Piri Piri in the “Age of Discovery”

Legend has it that Christopher Columbus first encountered this pepper, along with squash, beans, and maize, when he landed in the Bahamas. As with all of Columbus’s “discoveries,” natives were already cultivating and consuming these foods. But, with the help of the Portuguese, crops like the piri piri pepper would become staples in local cuisines throughout the world.

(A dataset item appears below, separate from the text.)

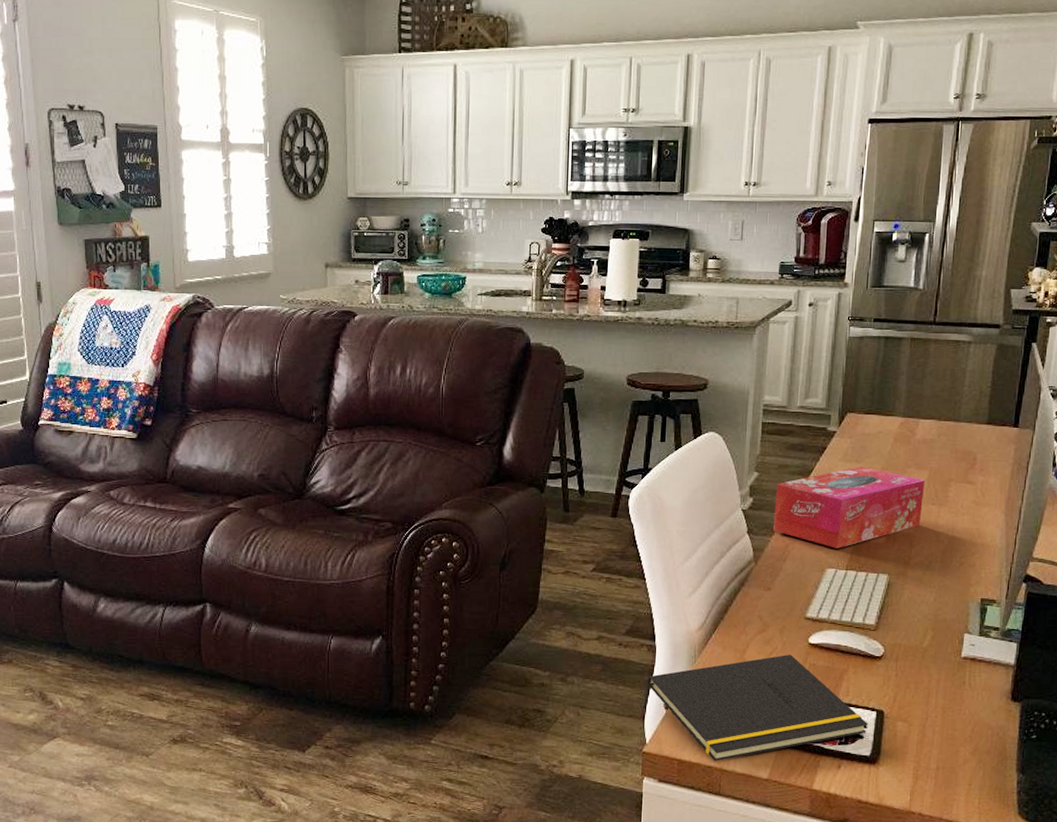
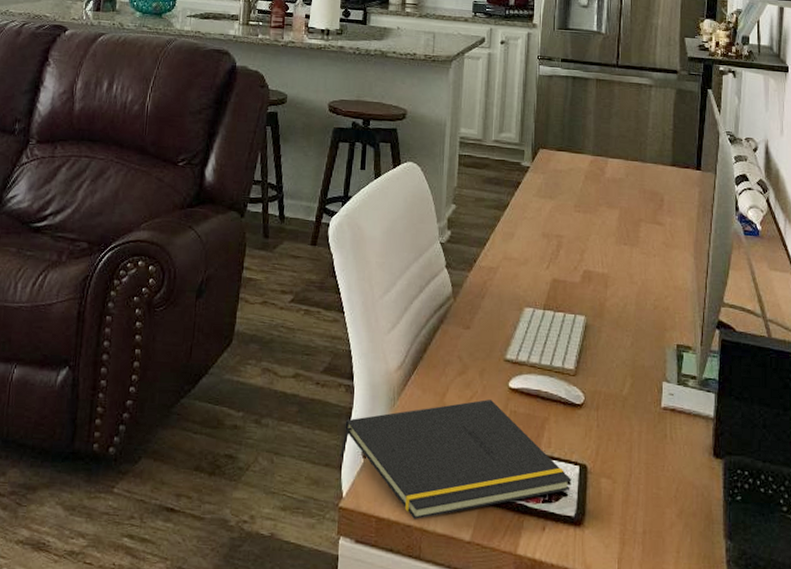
tissue box: present [773,466,926,549] -> none [471,202,617,287]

Though Columbus sailed for Spain, the Portuguese are credited with the widespread diffusion of the piri piri pepper and other Mesoamerican crops in Europe. The Portuguese probably acquired piri piri through trade with settlers in Spanish colonies or with the Spanish mainland. They dispersed it widely, bringing the plant to their colonies in Angola and Mozambique. It’s now used in one quarter of the world’s cuisines, and is ubiquitous in Portuguese restaurants and kitchens as a marinade or condiment.

Piri Piri in the Kitchen

Today, piri piri is best known for its use in the Portuguese hot sauce, Molho de Piri Piri, where it blends sumptuously with lemon, garlic, olive oil, and spices like paprika and bay leaves. Try Paladin’s piri piri hot sauce as a marinade for grilled chicken, as in the Portuguese Frango Piri Piri, or for shrimp, as in the archetypal Mozambican dish, piri piri prawns. The story of piri piri is a primer in cultural and culinary diffusion. And the pepper packs a spicy but subtle punch, no matter what you call it.



Mirielle Clifford is a writer, editor, and educator who lives in Brooklyn. She loves waxing poetic about the food and drinks she’s sampled abroad, like buffalo milk lassis from Nepal, Café au Lait from Paris, or dolmas from Egypt.